Timings are reported as (classical,multimodular,padic) with classical scaled to 1. These tests are all in the range where currently padic is chosen as a default. These timings are all done on 5.3b2 + #12313 + fix of Thierry's code + un-randomization of prime choice in padic. Without #12313 one would run out of memory on padic and without the other ones, the timings of padic would be much worse:

sage: timemat(10,10,1,10^3)
(1, 1.4593604789072667, 2.25968735560318)
sage: timemat(10,10,1,10^800)
(1, 1.4550198262904093, 2.2320730206016584)
sage: timemat(20,20,1,10^800)
(1, 0.26421709436394647, 0.39672901423049933)
sage: timemat(50,50,1,10^20)
(1, 0.028462514595311343, 0.04085242952549667)
sage: timemat(20,30,2,10^20)
(1, 1.311503148833886, 1.0495737479473444)
sage: timemat(20,30,1,10^20)
(1, 1.1408739793541882, 0.8243377328388548)
sage: timemat(20,30,2,10^800)
(1, 1.0566089264644132, 1.2234341427870548)
sage: timemat(50,60,2,10^800)
(1, 0.5444370157383747, 0.18547612309046932)

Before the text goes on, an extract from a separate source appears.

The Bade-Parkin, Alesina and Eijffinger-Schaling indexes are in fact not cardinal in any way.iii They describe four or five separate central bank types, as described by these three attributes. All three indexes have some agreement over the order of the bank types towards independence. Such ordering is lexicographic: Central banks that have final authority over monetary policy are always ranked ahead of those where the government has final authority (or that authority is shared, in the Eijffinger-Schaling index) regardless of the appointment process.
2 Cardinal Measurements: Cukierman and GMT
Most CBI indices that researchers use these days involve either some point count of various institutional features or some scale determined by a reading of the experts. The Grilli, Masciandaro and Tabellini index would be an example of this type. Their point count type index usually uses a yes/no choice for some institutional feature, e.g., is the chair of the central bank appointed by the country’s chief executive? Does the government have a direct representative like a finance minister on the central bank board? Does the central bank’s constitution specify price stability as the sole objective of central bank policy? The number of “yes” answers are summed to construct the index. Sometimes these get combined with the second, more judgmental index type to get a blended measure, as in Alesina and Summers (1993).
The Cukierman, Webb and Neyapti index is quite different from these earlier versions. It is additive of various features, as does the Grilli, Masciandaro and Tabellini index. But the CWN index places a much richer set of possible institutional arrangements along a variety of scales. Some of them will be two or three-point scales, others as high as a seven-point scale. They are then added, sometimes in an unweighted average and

so it seems that the cross-overs could use some tuning. In particular, for non-maximal rank matrices it seems to take a while longer to overtake classical. It would be great if someone would be able to tune this code properly. It is very useful if sage would echelonize small matrices quickly over arbitrary base fields quickly in most most cases (and not make silly choices), because it allows linear algebra intensive algorithms in a base-field agnostic way.

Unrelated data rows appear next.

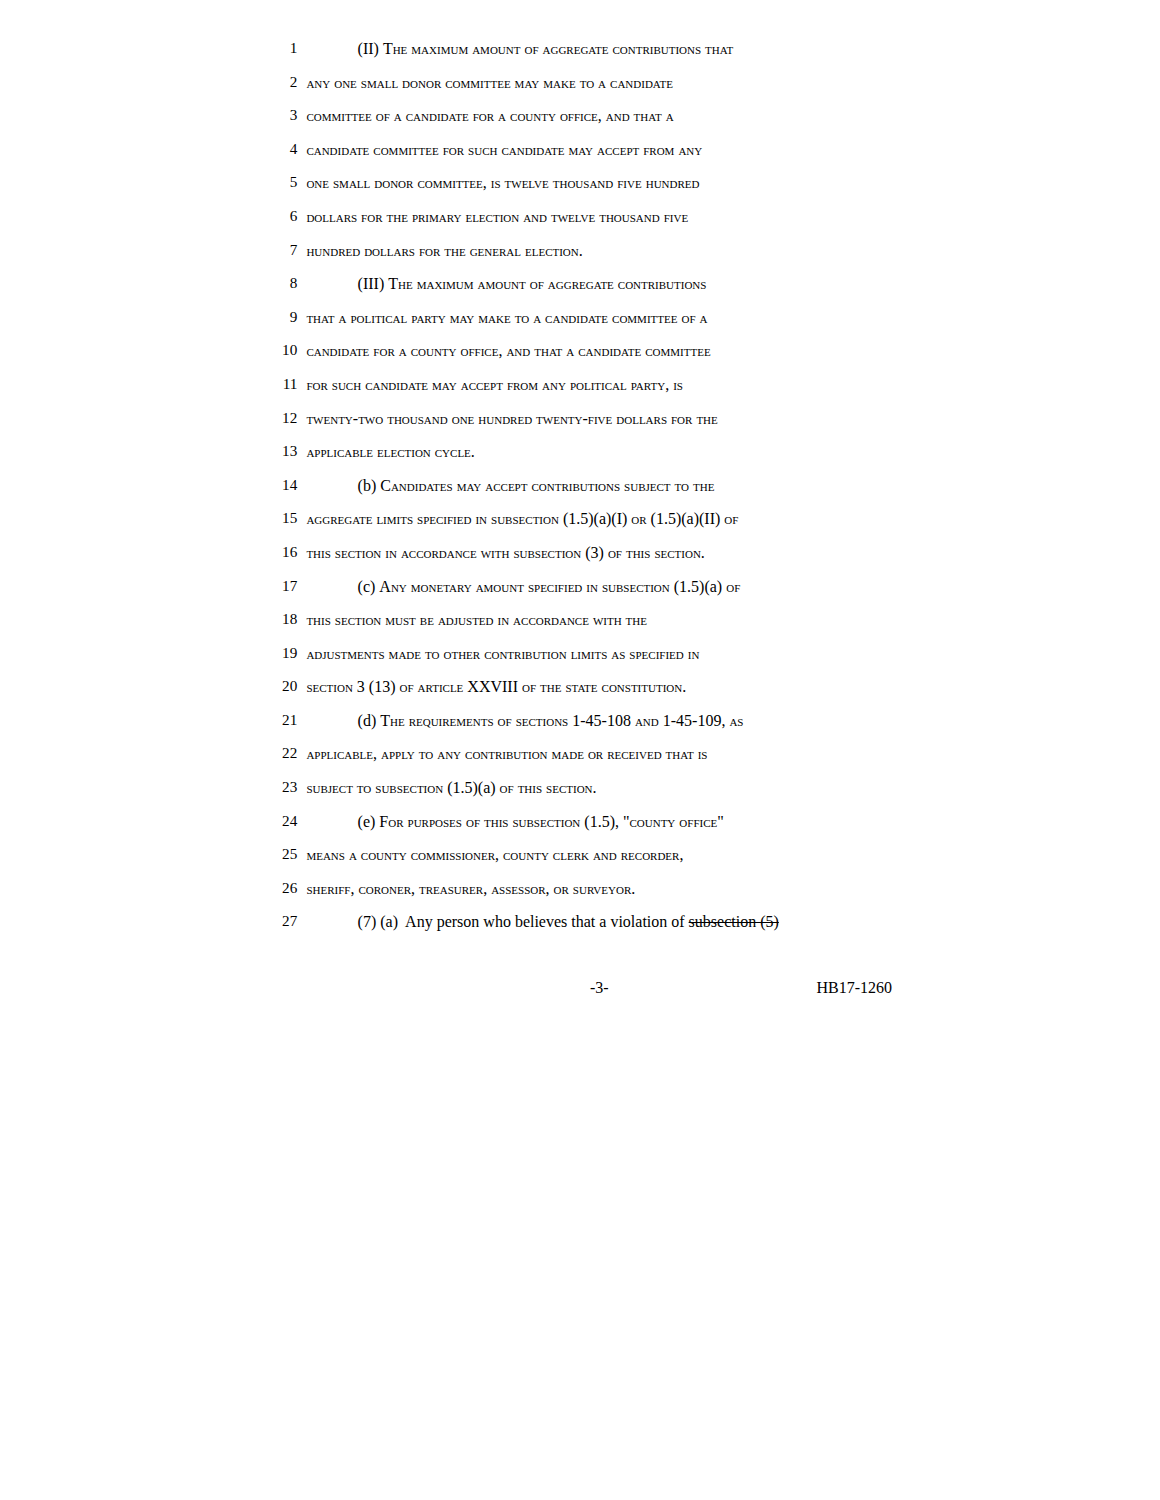(II) The maximum amount of aggregate contributions that
any one small donor committee may make to a candidate
committee of a candidate for a county office, and that a
candidate committee for such candidate may accept from any
one small donor committee, is twelve thousand five hundred
dollars for the primary election and twelve thousand five
hundred dollars for the general election.
(III) The maximum amount of aggregate contributions
that a political party may make to a candidate committee of a
candidate for a county office, and that a candidate committee
for such candidate may accept from any political party, is
twenty-two thousand one hundred twenty-five dollars for the
applicable election cycle.
(b) Candidates may accept contributions subject to the
aggregate limits specified in subsection (1.5)(a)(I) or (1.5)(a)(II) of
this section in accordance with subsection (3) of this section.
(c) Any monetary amount specified in subsection (1.5)(a) of
this section must be adjusted in accordance with the
adjustments made to other contribution limits as specified in
section 3 (13) of article XXVIII of the state constitution.
(d) The requirements of sections 1-45-108 and 1-45-109, as
applicable, apply to any contribution made or received that is
subject to subsection (1.5)(a) of this section.
(e) For purposes of this subsection (1.5), "county office"
means a county commissioner, county clerk and recorder,
sheriff, coroner, treasurer, assessor, or surveyor.
(7) (a) Any person who believes that a violation of subsection (5)
-3-
HB17-1260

See #13400, comment 29 for the context of some of the remarks about the conditions under which these timings were made. The essential problem reported in this ticket is quite independent of memory issues, though!

Component: linear algebra

Issue created by migration from https://trac.sagemath.org/ticket/13925

nbruin commented 11 years ago
comment:1

Note that many of these algorithms benefit from a lower bound on the rank, and many compute such a bound. Since the rank also seems significant for determining reasonable cutoffs, perhaps this rank estimate should be pulled forward. It can then be passed as an optional parameter to the implementations, to prevent recomputing it.

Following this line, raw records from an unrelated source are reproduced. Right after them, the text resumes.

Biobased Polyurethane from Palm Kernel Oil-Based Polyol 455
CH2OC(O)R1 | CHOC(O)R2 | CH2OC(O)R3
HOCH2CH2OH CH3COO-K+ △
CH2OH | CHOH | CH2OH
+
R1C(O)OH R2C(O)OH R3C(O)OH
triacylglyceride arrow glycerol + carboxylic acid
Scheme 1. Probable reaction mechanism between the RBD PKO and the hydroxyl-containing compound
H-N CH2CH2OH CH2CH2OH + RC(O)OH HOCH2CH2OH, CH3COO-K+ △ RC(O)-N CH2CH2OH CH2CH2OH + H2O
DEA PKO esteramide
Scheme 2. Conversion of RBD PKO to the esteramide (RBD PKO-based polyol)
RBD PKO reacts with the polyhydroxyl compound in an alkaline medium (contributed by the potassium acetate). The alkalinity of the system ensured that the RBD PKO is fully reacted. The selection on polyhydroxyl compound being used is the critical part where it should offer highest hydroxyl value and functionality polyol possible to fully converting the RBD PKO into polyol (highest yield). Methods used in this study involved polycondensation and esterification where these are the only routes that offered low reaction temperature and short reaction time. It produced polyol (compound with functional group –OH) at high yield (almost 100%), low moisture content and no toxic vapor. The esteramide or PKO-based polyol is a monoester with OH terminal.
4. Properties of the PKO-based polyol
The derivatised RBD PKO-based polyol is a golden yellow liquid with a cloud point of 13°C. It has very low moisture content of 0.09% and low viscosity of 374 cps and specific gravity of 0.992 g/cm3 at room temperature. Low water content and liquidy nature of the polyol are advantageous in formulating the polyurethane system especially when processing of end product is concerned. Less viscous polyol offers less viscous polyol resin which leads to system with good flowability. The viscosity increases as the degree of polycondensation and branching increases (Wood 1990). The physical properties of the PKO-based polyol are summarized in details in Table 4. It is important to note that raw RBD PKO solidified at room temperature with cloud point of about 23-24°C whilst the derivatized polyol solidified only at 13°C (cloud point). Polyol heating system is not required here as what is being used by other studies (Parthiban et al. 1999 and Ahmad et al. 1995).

nbruin commented 11 years ago
comment:2

Note that lines 3841 and 3859 in sage/matrix/matrix_integer_dense.pyx read:

                p = previous_prime(rstate.c_random() % (MAX_MODULUS-15000) + 10000)

which is much more expensive than p=previous_prime(p). Do we want to incur such a high cost for getting "true" pseudo-randomness? These are big primes. The probability that a real-world matrix leads to bad behaviour for, say, 5 consecutive primes is really astronomically small.